The start-ups are focused on finding ways to enhance data sharing and provide new sources of risk insight as well as pricing and risk models to help Lloyd’s market participants better understand threat scenarios. They also will be developing methods to reduce the cost of processing claims as well as the burden of compliance and regulation.

“Times are changing, and we are building a new vision for the future at Lloyd’s. The third cohort of the Lloyd’s Lab will be fully aligned with this strategy,” said Lloyd’s Chairman Bruce Carnegie-Brown.

“We see a huge opportunity to partner with the brightest and best talent from the technology sector to develop new ideas, new ways of working and of serving our customers,” he said. “Nowhere is this more keenly felt than in the Lloyd’s Lab, where talent, technology and capital intersect so creatively. We want to harness this creative spirit to help us build a new Lloyd’s, which is nimbler, more customer focused, faster and more efficient than ever.”

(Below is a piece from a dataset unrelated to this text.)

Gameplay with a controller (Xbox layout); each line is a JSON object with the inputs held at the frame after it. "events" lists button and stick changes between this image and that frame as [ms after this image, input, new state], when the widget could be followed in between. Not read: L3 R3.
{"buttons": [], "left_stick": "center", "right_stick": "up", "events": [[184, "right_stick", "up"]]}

The teams that will be working with the Lloyd’s innovation accelerator are described below:

  • ClimaCell. ClimaCell is described as the first microweather™ technology company, finding and forecasting weather that others can’t see. By taking an internet-of-things approach to collect millions of weather observations, ClimaCell forecasts at the street (not city) level.
  • Digital Fineprint. Digital Fineprint (DFP) is an insurtech that helps insurers and brokers improve their reach and profitability in the small and medium enterprise market. DFP provides data insights that can be used for risk selection, underwriting, pricing and new business generation.
  • Flock. Flock is a big data start-up that helps underwriters unlock the power of risk intelligence.
  • Floodflash. FloodFlash says it enables fairly-priced, no-exclusions, instant-settlement flood insurance. Customers receive a pre-agreed settlement as soon as FloodFlash sensor detect that waters have exceeded a critical depth.
  • Hyperexponential. Hyperexponential is building practical, impactful pricing software for specialty insurance. It claims to be the first platform of its kind to be built by insurance professionals “at the coal-face of the market, for the needs of our actuaries and underwriters.”
  • INARI. INARI is an advanced ecosystem in a box that digitizes insurance operations through the entire risk lifecycle. INARI says it combines “process automation, data ingestion processing, distributed ledger auditability, machine learning and data lake.”
  • Insurdata. The Insurdata platform creates high resolution, building level, peril specific exposure data globally.
  • Oasis. Oasis provides an open source catastrophe modeling platform, free to use by anyone. It is also a community that seeks to unlock and change the world around catastrophe modelling to better understand risk in insurance and beyond.
  • Phinsys. Phinsys has built a platform of intelligent finance automation tools to deliver systematic controls to optimize financial close and reporting processes.
  • Praedicat. Praedicat reads, curates and quantifies data from science to identify emerging and emerged risks to humans / the environment. It quantifies the loss to economy and liability insurers from litigation allowing risk management and product development.
  • Tautona AI. Tautona is a “cognitive automation” company that automates processes once reserved for human judgement. It says: “Our cloud based, managed service approach provides insurers with a frictionless approach to automating claims and ancillary processes.”